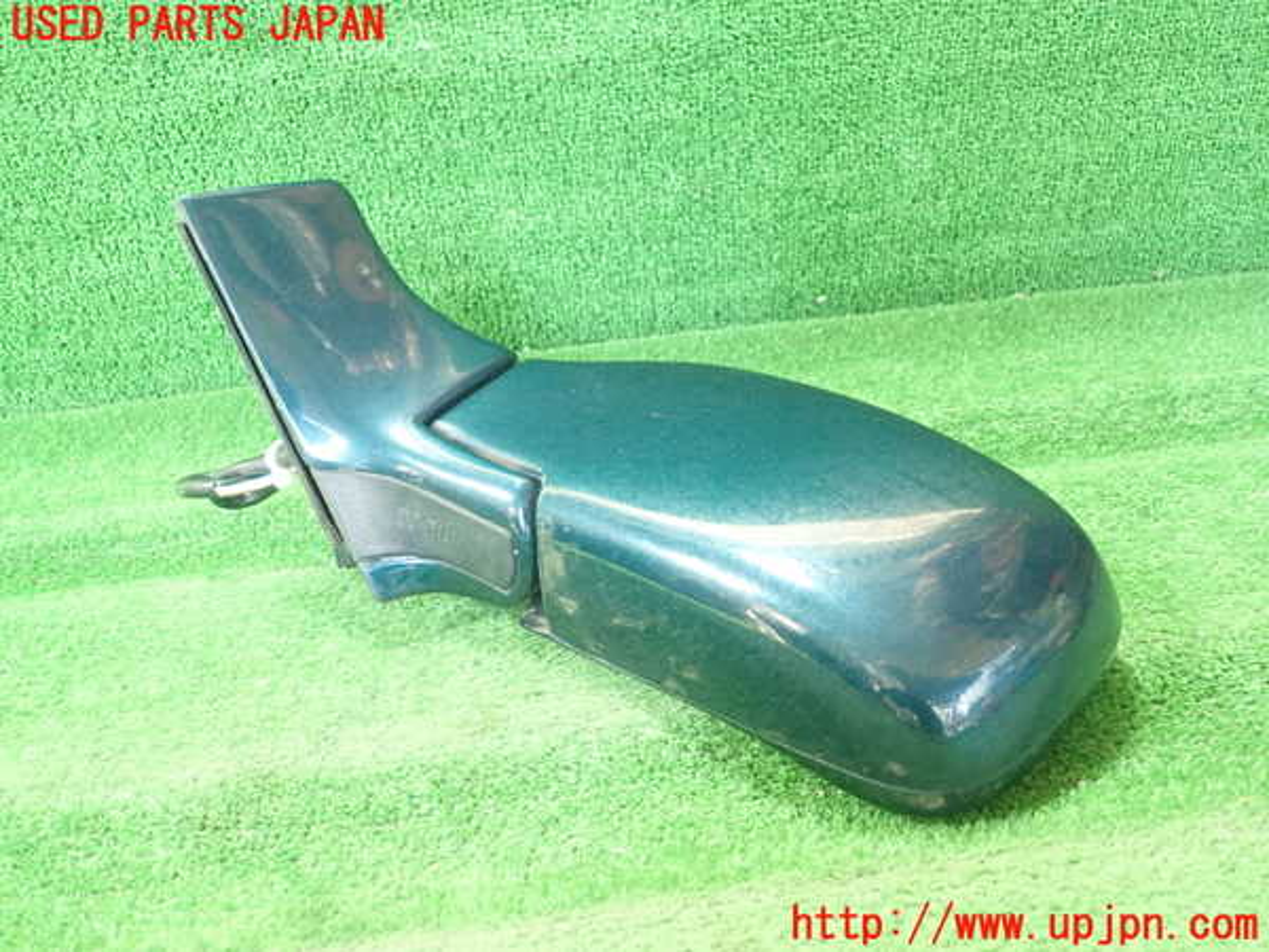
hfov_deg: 60.0
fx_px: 1100
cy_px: 476
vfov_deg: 46.8
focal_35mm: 30
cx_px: 634
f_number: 2.3
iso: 800
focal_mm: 5.5
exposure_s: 1/80
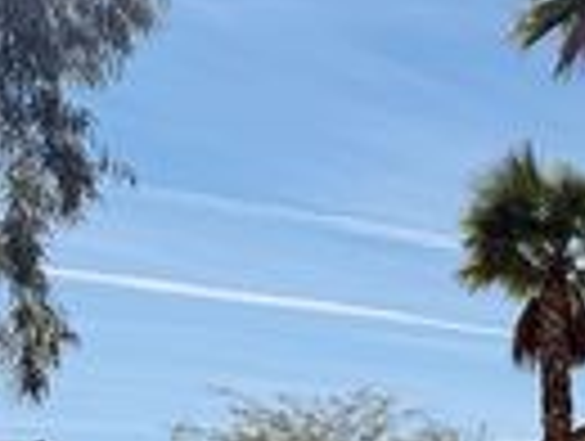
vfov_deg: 15.4
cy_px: 569
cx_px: 1008
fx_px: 1558
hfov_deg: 17.7
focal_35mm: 92
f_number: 1.78
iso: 80
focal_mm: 6.76
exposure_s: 1/8130
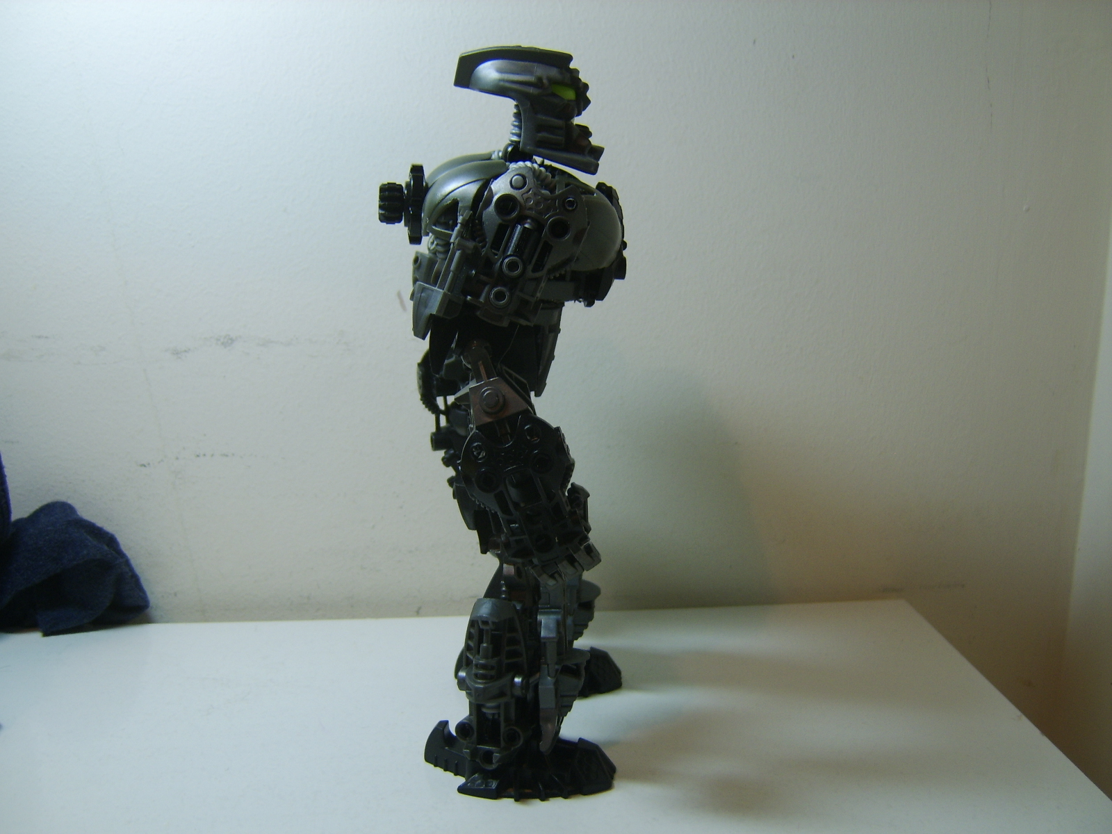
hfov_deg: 58.4
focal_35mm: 31
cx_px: 556
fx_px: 996
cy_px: 417
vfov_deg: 45.4
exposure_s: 1/30
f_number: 2.7
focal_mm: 8.13
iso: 71
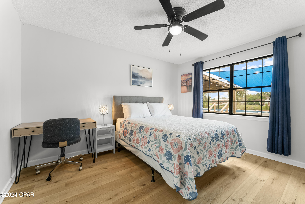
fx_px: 119
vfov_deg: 81.2
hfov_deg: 104.3
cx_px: 152
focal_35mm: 14
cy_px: 102
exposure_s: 1/13
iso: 400
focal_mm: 14
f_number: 8
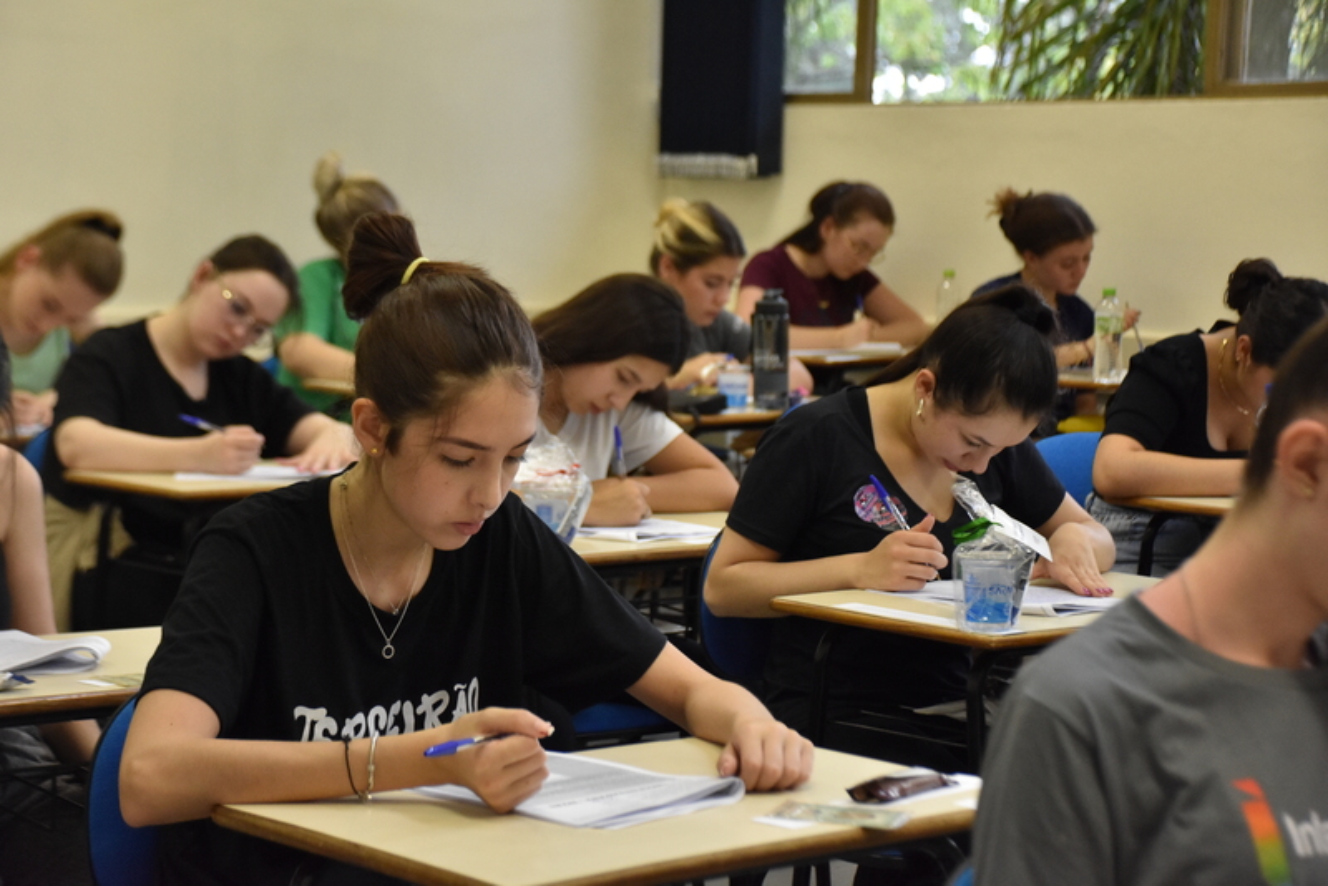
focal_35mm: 93
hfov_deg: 21.9
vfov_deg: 14.7
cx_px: 664
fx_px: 3432
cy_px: 443
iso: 2000
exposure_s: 1/250
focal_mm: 62
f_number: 5
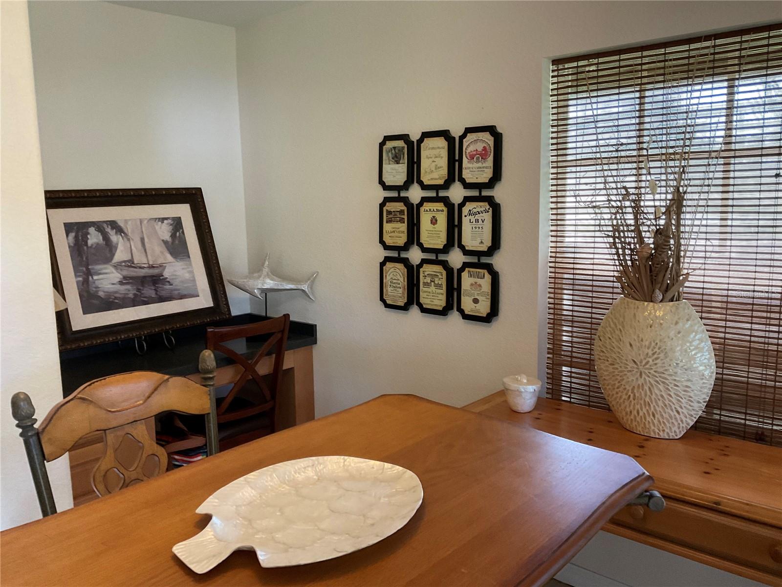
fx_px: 655
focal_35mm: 29
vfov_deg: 48.2
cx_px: 391
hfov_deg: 61.7
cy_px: 294
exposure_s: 1/60
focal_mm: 3
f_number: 1.8
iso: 160
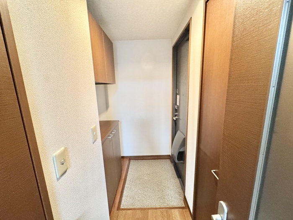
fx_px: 119
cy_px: 110
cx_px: 146
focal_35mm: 14
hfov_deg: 102.1
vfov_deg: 85.7
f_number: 2.2
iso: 500
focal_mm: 2.22
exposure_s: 1/60
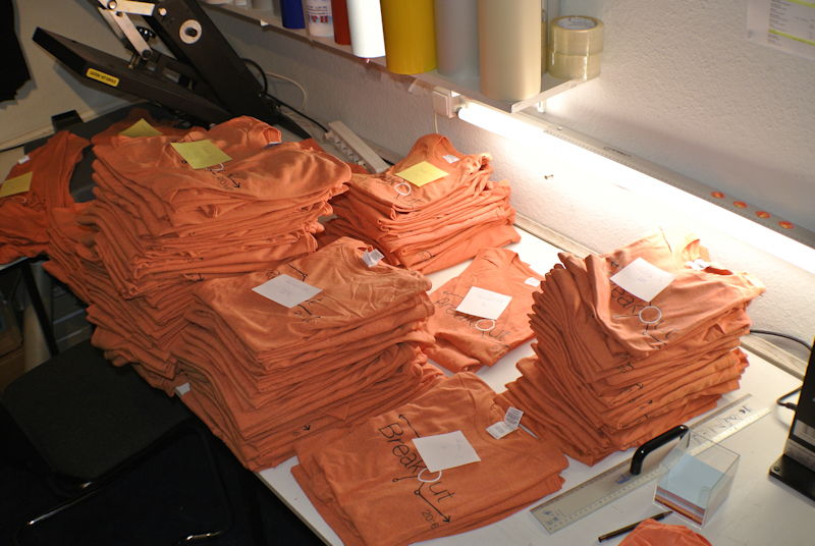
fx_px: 1111
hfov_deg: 40.3
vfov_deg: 27.6
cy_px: 273
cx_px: 408
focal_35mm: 49
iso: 220
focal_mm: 18.5
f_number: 2
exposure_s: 1/250
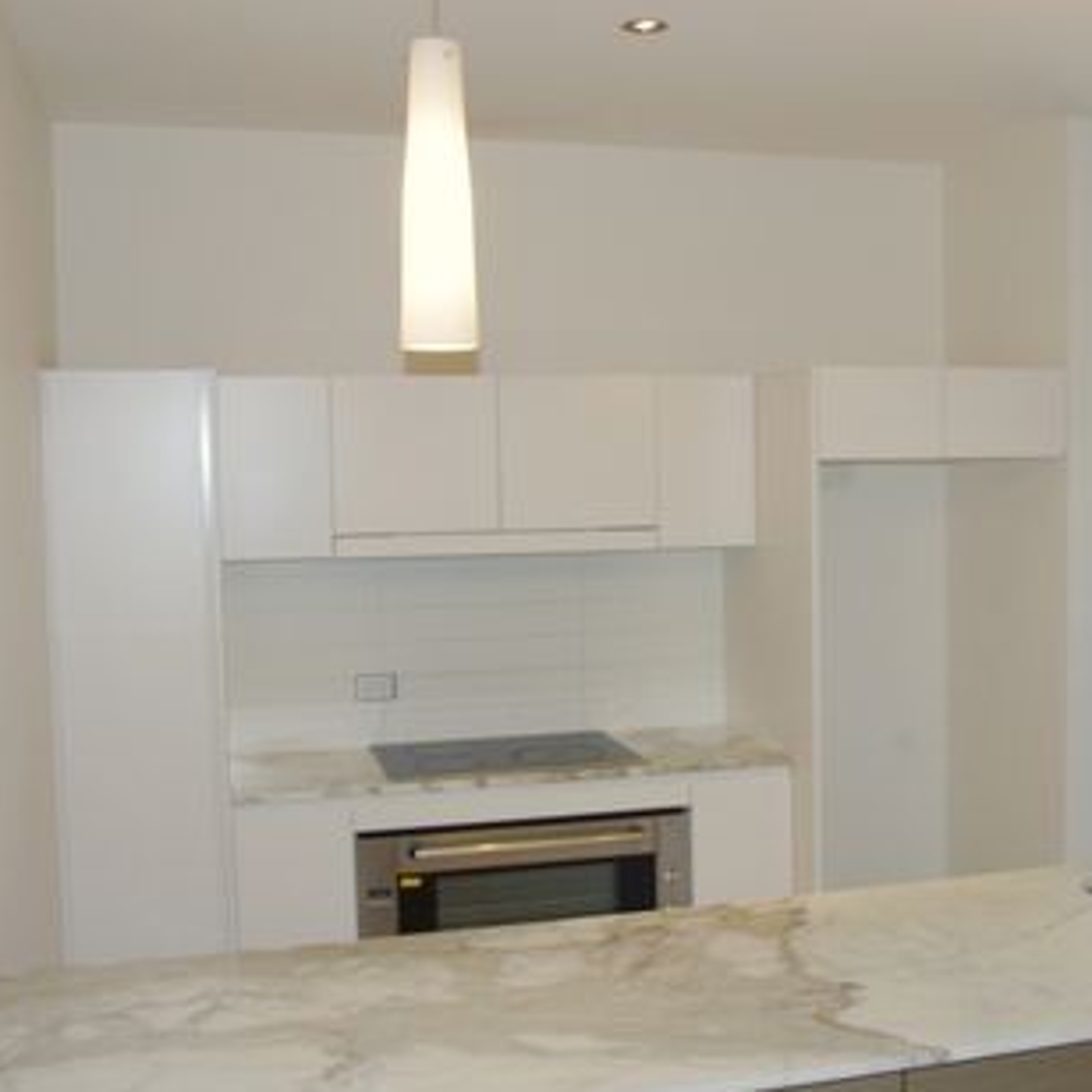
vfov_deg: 47.2
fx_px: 1249
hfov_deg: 46.8
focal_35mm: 35
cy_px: 544
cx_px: 681
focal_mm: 18
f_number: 8
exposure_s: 1/15
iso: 200
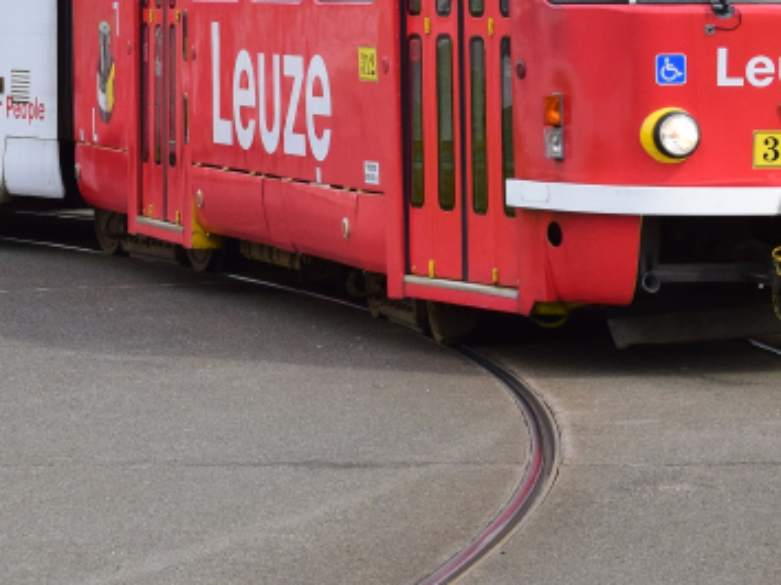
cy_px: -291
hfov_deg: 8.9
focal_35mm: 222
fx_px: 5007
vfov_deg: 6.6
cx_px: 99
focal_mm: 42
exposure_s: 1/640
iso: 400
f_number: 6.3
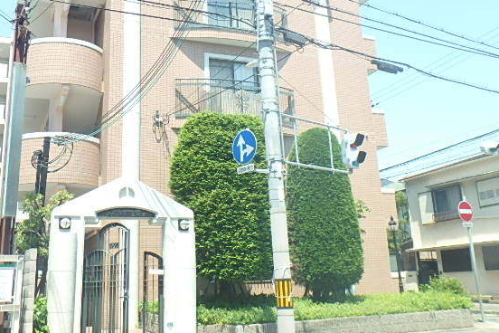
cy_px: 126
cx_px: 221
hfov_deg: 47.3
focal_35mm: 41
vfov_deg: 32.5
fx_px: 568
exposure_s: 1/200
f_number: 4.9
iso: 125
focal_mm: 6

^^^^^^^^^^^^^^^^

_JOB_
What you return should match the material line for line, with the images removed.

_SOLUTION FOR THIS PROBLEM_
hfov_deg: 60.0
fx_px: 1100
cy_px: 476
vfov_deg: 46.8
focal_35mm: 30
cx_px: 634
f_number: 2.3
iso: 800
focal_mm: 5.5
exposure_s: 1/80
vfov_deg: 15.4
cy_px: 569
cx_px: 1008
fx_px: 1558
hfov_deg: 17.7
focal_35mm: 92
f_number: 1.78
iso: 80
focal_mm: 6.76
exposure_s: 1/8130
hfov_deg: 58.4
focal_35mm: 31
cx_px: 556
fx_px: 996
cy_px: 417
vfov_deg: 45.4
exposure_s: 1/30
f_number: 2.7
focal_mm: 8.13
iso: 71
fx_px: 119
vfov_deg: 81.2
hfov_deg: 104.3
cx_px: 152
focal_35mm: 14
cy_px: 102
exposure_s: 1/13
iso: 400
focal_mm: 14
f_number: 8
focal_35mm: 93
hfov_deg: 21.9
vfov_deg: 14.7
cx_px: 664
fx_px: 3432
cy_px: 443
iso: 2000
exposure_s: 1/250
focal_mm: 62
f_number: 5
fx_px: 655
focal_35mm: 29
vfov_deg: 48.2
cx_px: 391
hfov_deg: 61.7
cy_px: 294
exposure_s: 1/60
focal_mm: 3
f_number: 1.8
iso: 160
fx_px: 119
cy_px: 110
cx_px: 146
focal_35mm: 14
hfov_deg: 102.1
vfov_deg: 85.7
f_number: 2.2
iso: 500
focal_mm: 2.22
exposure_s: 1/60
fx_px: 1111
hfov_deg: 40.3
vfov_deg: 27.6
cy_px: 273
cx_px: 408
focal_35mm: 49
iso: 220
focal_mm: 18.5
f_number: 2
exposure_s: 1/250
vfov_deg: 47.2
fx_px: 1249
hfov_deg: 46.8
focal_35mm: 35
cy_px: 544
cx_px: 681
focal_mm: 18
f_number: 8
exposure_s: 1/15
iso: 200
cy_px: -291
hfov_deg: 8.9
focal_35mm: 222
fx_px: 5007
vfov_deg: 6.6
cx_px: 99
focal_mm: 42
exposure_s: 1/640
iso: 400
f_number: 6.3
cy_px: 126
cx_px: 221
hfov_deg: 47.3
focal_35mm: 41
vfov_deg: 32.5
fx_px: 568
exposure_s: 1/200
f_number: 4.9
iso: 125
focal_mm: 6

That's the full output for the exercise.